Un nano-chou-fleur synthétisé par ablation laser

14 juin 2013

( mise à jour : 17 septembre 2020 )


En regardant par microscopie électronique le résultat de son expérience, Amel Tabet-Aoul ne s’attendait pas à y trouver… un chou-fleur. Pourtant, ses nanoparticules de platine-étain ressemblaient à ce légume à s’y méprendre. La chercheuse postdoctorante au Centre Énergie Matériaux Télécommunications de l’INRS, sous la direction du professeur Mohamed Mohamedi, une fois l’étonnement passé, a soumis une photo de ses nanoparticules au concours La preuve par l’image de l’Acfas. Retenue parmi les vingt finalistes, obtiendra-t-elle le prix du public ou encore celui du jury?

 

Évidemment, l’objectif des expériences d’Amel Tabet-Aoul n’était pas d’obtenir des répliques miniatures de chou-fleur. Elle espère plutôt que ses travaux permettront de développer des micropiles à combustible, fonctionnant à l’éthanol, pour alimenter les appareils électroniques portables. Des lasers ont pulvérisé partiellement et simultanément deux cibles – une de platine et l’autre d’étain – dont les poussières nanométriques ont formé les nanoparticules d’alliage platine-étain qu’on voit sur la photo. Le grand avantage de cette technique réside dans la possibilité de contrôler la composition, la taille et la structure des nanoparticules.

 

Mais qu’en est-il de ce surprenant motif de chou-fleur? « Nous ne connaissons pas le mécanisme par lequel ces structures sont formées, admet le professeur Mohamedi. Nous y travaillons avec des physiciens et nous pourrons bientôt apporter une réponse. » Pour l’instant, cette curiosité scientifique est soumise au vote du public durant le Festival Eurêka, du 14 au 16 juin, et en ligne, jusqu’au 23 août 2013. Les images seront exposées au kiosque de l’Acfas durant le Festival Eurêka, cette grande fête de la science, qui se tient au Vieux-Port de Montréal. Découvrez les 19 autres finalistes et votez pour votre coup de cœur! ♦

 

Légende la photo :

Surface d’un dépôt de nanoparticules de platine-étain obtenues par ablation laser à double faisceaux croisés. La photographie a été prise par microscope électronique, à une échelle de 100 micromètres, et colorée par la suite.

_CONSIGNES:_
• 1. Restituez sans modification le passage du texte sur le nano-chou-fleur compris entre « Un nano-chou-fleur synthétisé » et « celui du jury? », ces deux extrémités incluses.
• 2. Répondez aux questions suivantes d'après le texte sur le nano-chou-fleur.
(a) Quel est le nom de la chercheuse postdoctorante qui a obtenu les nanoparticules?
(b) Avec quel combustible les micropiles visées par ses travaux doivent-elles fonctionner?
(c) Où se tient le Festival Eurêka?

(Entrées de données recueillies)
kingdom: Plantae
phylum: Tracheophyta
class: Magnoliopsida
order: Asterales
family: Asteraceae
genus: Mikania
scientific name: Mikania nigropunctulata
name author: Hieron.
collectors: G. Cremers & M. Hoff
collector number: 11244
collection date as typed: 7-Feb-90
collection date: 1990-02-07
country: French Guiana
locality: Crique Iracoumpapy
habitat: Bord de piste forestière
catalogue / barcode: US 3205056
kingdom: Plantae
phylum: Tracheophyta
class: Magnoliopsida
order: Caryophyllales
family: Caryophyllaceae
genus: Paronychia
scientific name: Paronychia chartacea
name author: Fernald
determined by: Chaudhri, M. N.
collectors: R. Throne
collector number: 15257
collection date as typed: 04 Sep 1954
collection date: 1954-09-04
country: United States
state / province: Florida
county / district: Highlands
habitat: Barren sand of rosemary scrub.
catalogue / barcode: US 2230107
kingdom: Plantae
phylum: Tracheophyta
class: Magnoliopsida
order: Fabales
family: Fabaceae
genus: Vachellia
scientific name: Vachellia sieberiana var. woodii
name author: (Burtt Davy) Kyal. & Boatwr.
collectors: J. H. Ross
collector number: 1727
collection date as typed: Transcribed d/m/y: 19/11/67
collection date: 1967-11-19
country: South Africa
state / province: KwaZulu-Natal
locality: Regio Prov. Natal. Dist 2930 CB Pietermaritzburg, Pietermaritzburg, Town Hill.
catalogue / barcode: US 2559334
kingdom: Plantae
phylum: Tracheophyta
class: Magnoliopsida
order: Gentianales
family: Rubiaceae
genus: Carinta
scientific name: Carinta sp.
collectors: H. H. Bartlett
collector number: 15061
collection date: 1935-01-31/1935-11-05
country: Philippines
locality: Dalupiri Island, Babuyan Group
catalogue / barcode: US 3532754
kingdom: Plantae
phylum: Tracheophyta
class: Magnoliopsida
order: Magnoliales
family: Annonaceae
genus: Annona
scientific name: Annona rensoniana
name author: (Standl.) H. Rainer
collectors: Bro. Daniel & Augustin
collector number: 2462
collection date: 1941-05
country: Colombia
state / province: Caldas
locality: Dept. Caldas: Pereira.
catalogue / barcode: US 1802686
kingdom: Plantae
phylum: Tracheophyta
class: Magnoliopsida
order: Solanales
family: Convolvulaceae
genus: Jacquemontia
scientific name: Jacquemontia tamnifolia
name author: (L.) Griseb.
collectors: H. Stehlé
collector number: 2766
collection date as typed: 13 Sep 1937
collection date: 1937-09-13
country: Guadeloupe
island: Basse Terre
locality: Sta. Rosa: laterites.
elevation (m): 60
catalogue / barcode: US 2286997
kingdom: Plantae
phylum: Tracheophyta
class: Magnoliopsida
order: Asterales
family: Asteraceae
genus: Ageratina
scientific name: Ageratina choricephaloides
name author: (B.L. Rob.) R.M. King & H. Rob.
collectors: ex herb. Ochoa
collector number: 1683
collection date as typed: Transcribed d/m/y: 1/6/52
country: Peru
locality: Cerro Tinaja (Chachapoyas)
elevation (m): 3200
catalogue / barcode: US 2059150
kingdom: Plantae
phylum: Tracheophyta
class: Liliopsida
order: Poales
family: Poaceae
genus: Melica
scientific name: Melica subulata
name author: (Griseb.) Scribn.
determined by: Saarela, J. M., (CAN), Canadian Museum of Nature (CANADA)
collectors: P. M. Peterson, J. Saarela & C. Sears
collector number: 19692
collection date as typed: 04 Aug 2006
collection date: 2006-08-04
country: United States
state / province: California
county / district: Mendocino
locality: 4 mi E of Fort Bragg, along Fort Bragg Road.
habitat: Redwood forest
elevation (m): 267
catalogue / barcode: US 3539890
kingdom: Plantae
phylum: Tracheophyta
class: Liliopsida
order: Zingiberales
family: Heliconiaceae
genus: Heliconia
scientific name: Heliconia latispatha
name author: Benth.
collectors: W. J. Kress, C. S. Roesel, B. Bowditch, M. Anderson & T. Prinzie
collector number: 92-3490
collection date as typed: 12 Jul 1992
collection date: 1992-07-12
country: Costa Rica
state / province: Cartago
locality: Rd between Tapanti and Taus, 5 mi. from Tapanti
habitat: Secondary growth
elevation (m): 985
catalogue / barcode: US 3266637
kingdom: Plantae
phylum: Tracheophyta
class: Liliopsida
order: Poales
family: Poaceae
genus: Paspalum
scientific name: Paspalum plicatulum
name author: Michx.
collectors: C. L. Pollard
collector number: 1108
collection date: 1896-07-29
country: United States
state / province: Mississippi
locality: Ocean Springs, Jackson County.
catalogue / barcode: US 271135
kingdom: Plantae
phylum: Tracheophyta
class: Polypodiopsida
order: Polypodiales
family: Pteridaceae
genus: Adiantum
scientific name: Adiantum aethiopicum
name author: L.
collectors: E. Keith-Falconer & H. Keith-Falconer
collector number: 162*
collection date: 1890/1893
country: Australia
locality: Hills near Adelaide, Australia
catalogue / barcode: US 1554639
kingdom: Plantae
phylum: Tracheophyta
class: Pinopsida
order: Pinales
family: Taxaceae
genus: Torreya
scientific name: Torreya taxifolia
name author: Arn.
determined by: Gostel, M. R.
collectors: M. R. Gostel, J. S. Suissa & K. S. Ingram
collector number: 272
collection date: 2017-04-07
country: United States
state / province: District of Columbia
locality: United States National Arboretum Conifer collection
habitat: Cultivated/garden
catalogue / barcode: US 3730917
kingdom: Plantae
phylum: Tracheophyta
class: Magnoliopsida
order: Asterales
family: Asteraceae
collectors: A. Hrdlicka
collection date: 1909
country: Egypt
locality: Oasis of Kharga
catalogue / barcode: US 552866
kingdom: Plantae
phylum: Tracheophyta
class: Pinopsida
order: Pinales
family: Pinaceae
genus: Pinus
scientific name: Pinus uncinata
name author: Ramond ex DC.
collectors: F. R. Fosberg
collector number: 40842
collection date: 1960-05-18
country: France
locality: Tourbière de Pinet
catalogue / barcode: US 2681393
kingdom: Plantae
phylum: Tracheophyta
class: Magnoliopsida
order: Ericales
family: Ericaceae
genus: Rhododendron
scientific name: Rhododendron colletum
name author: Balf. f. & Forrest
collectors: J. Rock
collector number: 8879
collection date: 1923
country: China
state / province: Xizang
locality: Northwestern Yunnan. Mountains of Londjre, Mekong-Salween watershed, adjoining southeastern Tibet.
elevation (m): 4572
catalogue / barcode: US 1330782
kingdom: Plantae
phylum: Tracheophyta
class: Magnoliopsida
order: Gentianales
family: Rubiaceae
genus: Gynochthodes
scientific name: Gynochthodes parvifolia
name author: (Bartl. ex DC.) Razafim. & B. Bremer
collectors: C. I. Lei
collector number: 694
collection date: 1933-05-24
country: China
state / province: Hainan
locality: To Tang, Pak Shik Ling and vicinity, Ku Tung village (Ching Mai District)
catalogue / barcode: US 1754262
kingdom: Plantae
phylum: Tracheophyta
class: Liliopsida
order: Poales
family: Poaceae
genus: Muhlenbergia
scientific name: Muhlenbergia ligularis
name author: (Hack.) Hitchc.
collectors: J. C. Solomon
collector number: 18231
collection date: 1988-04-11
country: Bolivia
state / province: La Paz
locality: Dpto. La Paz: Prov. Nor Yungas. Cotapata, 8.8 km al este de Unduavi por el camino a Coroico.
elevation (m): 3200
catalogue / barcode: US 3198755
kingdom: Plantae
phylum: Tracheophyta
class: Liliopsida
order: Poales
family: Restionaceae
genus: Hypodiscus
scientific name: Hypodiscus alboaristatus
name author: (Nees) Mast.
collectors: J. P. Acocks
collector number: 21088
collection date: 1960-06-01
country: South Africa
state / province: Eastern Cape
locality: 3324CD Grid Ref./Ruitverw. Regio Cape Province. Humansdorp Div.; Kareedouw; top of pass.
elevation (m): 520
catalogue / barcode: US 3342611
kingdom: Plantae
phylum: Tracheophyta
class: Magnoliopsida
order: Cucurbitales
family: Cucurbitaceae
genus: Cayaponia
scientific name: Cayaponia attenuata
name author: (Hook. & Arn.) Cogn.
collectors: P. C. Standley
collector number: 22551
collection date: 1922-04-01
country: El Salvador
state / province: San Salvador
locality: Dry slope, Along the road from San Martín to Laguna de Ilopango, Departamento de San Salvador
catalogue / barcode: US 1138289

_CORRIGÉ:_
• 1.
Un nano-chou-fleur synthétisé par ablation laser

14 juin 2013

( mise à jour : 17 septembre 2020 )


En regardant par microscopie électronique le résultat de son expérience, Amel Tabet-Aoul ne s’attendait pas à y trouver… un chou-fleur. Pourtant, ses nanoparticules de platine-étain ressemblaient à ce légume à s’y méprendre. La chercheuse postdoctorante au Centre Énergie Matériaux Télécommunications de l’INRS, sous la direction du professeur Mohamed Mohamedi, une fois l’étonnement passé, a soumis une photo de ses nanoparticules au concours La preuve par l’image de l’Acfas. Retenue parmi les vingt finalistes, obtiendra-t-elle le prix du public ou encore celui du jury?

• 2.
(a) Amel Tabet-Aoul
(b) L'éthanol
(c) Au Vieux-Port de Montréal